Adapting BFMs for Real-World Applications
Once a BFM has been pre-trained on large biological datasets, it needs to be adapted or fine-tuned for specific tasks. This could include identifying cell types, predict gene functions, or classify disease states. Fine-tuning (FT) adjusts the model’s ipretrained learning to focus on a particular application. However, this can require significant computing power, especially for large models. To address this, researchers are increasingly adopting parameter-efficient fine-tuning methods. One widely used technique is Low-Rank Adaptation (LoRA). Instead of modifying the model’s existing parameters directly, LoRA adds small trainable adapter modules. These low-rank updates interact with the frozen model weights, allowing effective adaptation with significantly reduced computational overhead. Other promising strategies include:
  • Adapter Tuning (AT): This method adds small plug-in modules to the pre-trained model. These modules can be trained quickly and swapped out for different tasks without changing the whole model.
  • Prompt Engineering (PE): Still in its early stages for biology, this technique guides the model using tailored input prompts.For example, tools like GenePT explore how language model embeddings, such as those generated by ChatGPT, can help predict gene functions without additional training data. By varying the input prompts, different embeddings are produced, allowing GenePT to tailor its predictions to the specific biological context or question embedded in the prompt.
These techniques are making it easier and faster to apply BFMs in real-world bioinformatics workflows, thus opening the door to scalable, customizable, and resource-friendly healthcare AI.
A Transformative Shift in Healthcare AI
Foundation models are redefining the way we understand and manipulate biological systems.

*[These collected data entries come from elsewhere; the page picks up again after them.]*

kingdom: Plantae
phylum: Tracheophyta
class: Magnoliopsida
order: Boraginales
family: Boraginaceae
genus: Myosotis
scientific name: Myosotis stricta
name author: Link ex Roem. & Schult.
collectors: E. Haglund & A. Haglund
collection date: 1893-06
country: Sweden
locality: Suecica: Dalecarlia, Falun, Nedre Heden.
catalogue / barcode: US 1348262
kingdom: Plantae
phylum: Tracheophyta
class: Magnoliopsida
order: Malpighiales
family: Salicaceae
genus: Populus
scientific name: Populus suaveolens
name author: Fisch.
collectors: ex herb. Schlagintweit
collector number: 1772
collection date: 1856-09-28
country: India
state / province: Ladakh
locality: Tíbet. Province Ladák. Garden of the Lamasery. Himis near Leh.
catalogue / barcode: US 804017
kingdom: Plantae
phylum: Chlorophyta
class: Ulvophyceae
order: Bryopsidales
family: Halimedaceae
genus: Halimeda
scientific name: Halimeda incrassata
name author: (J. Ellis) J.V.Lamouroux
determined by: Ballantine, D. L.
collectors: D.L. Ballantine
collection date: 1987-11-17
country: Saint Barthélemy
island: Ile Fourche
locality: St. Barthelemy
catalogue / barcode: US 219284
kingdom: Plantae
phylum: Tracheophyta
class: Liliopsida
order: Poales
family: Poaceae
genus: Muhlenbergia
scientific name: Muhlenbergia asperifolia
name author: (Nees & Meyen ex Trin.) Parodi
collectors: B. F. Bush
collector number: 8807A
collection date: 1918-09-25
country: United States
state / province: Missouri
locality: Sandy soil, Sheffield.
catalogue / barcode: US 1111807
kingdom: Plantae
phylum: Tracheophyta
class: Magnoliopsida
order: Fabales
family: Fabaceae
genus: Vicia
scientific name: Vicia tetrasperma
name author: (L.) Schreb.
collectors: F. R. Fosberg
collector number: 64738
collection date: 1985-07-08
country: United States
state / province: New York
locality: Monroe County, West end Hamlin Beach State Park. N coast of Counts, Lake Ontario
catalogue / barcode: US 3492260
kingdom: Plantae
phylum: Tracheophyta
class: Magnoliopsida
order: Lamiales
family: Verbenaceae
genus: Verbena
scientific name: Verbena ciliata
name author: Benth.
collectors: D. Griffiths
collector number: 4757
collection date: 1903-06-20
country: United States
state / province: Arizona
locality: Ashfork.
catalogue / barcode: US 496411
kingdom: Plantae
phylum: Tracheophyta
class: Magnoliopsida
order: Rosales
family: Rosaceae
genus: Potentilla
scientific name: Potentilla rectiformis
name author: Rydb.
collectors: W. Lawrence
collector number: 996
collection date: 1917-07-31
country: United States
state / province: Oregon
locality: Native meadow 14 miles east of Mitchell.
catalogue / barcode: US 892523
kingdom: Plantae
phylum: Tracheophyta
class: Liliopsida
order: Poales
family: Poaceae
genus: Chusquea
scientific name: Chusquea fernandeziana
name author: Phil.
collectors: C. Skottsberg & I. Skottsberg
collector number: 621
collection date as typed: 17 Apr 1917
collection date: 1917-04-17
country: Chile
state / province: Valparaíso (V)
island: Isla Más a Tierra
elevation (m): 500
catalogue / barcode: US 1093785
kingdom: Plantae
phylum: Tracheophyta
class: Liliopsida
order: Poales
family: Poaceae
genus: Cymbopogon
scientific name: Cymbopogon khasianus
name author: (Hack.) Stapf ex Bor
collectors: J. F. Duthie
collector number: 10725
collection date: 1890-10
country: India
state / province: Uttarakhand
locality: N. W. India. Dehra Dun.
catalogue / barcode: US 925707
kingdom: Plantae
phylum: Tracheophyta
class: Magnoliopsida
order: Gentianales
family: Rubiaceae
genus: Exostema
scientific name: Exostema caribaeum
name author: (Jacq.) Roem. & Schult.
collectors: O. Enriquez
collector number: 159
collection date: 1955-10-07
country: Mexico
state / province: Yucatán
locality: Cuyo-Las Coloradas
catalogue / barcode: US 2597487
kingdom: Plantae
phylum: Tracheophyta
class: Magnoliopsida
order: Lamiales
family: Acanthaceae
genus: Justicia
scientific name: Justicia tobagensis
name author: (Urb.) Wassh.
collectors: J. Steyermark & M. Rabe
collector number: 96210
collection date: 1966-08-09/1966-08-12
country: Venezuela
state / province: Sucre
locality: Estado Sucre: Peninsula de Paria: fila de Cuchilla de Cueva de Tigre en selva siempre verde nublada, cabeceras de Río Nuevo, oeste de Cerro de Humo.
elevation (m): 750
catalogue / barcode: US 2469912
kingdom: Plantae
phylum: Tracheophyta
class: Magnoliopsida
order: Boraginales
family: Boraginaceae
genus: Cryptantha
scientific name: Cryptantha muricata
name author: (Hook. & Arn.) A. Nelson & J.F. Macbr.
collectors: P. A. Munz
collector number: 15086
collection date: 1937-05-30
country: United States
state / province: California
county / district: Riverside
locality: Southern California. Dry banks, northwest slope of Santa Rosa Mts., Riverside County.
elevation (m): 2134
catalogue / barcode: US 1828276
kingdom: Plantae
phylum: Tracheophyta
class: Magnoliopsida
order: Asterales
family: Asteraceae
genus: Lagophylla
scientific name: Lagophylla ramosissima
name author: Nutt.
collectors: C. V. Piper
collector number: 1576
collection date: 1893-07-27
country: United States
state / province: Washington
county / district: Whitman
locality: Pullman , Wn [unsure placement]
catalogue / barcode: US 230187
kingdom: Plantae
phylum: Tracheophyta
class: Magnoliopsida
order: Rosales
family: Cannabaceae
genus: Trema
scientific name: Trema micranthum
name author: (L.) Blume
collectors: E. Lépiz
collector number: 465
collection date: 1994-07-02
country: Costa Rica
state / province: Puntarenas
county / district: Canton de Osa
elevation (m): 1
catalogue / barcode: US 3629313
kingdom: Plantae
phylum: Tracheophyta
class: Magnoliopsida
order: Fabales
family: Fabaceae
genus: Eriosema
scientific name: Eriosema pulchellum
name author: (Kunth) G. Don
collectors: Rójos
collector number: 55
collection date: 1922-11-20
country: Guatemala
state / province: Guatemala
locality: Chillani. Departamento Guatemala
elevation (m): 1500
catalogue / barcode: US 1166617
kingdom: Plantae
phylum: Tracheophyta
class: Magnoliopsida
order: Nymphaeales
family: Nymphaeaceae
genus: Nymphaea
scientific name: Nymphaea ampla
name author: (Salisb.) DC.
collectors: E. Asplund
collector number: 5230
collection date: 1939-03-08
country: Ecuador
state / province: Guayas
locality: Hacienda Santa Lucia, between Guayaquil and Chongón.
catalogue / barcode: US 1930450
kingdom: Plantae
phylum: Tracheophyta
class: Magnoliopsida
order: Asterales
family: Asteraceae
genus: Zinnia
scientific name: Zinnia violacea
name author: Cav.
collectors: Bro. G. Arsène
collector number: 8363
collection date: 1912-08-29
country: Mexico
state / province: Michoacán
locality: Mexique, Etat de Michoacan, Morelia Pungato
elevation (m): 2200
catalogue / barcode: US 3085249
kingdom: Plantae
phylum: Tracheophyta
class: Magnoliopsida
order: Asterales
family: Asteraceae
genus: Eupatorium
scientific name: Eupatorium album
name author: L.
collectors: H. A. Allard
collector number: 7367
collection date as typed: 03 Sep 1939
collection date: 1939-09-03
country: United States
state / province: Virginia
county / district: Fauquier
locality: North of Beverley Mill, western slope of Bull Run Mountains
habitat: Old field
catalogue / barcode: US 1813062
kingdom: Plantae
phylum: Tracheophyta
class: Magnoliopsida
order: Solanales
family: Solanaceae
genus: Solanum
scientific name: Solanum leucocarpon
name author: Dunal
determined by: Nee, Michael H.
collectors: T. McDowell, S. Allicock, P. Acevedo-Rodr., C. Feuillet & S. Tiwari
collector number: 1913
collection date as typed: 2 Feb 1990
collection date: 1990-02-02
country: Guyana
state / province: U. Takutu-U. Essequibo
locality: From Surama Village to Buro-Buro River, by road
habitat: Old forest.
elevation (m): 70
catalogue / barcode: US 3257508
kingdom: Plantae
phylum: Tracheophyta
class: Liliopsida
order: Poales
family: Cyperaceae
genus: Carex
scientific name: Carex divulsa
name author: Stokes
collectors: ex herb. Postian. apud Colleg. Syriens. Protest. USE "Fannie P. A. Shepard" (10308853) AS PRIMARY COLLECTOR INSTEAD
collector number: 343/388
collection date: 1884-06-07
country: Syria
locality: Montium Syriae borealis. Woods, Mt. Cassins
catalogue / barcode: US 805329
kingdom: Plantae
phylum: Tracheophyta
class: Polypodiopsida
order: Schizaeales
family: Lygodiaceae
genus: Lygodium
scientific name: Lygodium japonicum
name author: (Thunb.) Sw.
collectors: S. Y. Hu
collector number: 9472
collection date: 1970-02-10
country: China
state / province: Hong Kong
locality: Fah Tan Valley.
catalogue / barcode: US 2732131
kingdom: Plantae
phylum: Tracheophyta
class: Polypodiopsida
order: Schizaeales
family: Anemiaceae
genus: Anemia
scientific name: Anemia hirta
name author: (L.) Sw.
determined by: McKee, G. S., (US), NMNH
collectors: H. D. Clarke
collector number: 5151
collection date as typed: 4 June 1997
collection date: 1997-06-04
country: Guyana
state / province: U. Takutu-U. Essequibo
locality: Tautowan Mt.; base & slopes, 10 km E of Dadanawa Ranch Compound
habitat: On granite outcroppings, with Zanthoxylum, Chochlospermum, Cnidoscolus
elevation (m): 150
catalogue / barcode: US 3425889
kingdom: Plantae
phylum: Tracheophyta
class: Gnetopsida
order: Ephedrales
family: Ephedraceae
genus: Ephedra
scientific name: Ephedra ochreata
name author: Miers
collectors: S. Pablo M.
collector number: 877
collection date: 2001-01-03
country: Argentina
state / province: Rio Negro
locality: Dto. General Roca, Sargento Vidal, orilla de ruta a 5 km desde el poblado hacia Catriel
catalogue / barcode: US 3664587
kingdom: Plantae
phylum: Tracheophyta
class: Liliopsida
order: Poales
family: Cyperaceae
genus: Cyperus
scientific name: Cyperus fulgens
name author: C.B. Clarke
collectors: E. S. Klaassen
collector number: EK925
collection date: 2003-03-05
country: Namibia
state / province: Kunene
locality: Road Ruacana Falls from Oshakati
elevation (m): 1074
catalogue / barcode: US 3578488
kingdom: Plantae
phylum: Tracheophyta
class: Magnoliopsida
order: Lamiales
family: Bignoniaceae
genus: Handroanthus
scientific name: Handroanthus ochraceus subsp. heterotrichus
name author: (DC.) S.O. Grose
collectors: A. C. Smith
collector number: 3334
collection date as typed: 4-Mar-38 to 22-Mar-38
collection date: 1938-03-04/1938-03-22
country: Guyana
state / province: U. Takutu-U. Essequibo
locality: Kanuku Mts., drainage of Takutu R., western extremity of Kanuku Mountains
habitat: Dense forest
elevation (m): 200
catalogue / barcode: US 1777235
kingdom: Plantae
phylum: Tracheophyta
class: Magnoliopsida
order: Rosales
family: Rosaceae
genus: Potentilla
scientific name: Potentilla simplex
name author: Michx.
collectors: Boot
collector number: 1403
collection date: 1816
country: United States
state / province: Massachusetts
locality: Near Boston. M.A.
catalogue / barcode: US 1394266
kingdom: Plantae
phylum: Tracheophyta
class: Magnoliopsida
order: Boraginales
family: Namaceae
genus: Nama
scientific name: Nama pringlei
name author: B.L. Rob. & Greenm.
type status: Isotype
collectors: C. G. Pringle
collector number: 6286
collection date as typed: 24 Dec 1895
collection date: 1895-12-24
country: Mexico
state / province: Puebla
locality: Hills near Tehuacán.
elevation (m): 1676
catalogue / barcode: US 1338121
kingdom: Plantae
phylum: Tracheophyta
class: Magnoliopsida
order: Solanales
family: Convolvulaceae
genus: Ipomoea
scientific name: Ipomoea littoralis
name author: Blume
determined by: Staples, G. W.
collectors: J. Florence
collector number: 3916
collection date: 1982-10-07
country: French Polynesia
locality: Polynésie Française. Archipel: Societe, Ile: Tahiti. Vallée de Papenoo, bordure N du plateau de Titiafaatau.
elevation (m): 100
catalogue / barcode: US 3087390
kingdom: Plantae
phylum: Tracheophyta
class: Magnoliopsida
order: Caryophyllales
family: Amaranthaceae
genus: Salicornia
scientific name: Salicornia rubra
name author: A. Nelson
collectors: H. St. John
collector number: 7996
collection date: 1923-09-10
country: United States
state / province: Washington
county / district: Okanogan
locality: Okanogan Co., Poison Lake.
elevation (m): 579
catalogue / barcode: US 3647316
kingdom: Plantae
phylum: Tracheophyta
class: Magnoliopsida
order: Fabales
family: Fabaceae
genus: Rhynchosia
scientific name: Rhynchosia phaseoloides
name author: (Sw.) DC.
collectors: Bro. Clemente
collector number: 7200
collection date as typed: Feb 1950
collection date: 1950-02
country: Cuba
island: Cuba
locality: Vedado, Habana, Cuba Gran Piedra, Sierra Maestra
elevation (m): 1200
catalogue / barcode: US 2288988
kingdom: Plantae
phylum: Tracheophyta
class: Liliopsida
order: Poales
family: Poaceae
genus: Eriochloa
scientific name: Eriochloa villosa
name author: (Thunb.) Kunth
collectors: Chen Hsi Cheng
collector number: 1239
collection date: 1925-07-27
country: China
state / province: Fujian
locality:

From modeling protein structures to deciphering gene expression patterns, BFMs represent a transformative step toward more intelligent, generalizable, and biologically aware AI systems in healthcare. While challenges remain around data quality, interpretability, and computational scalability, the progress surveyed here lays a solid foundation for the next generation of AI-driven healthcare solutions. With continued interdisciplinary collaboration and rigorous evaluation, foundation models may soon become central to both biomedical research and clinical practice.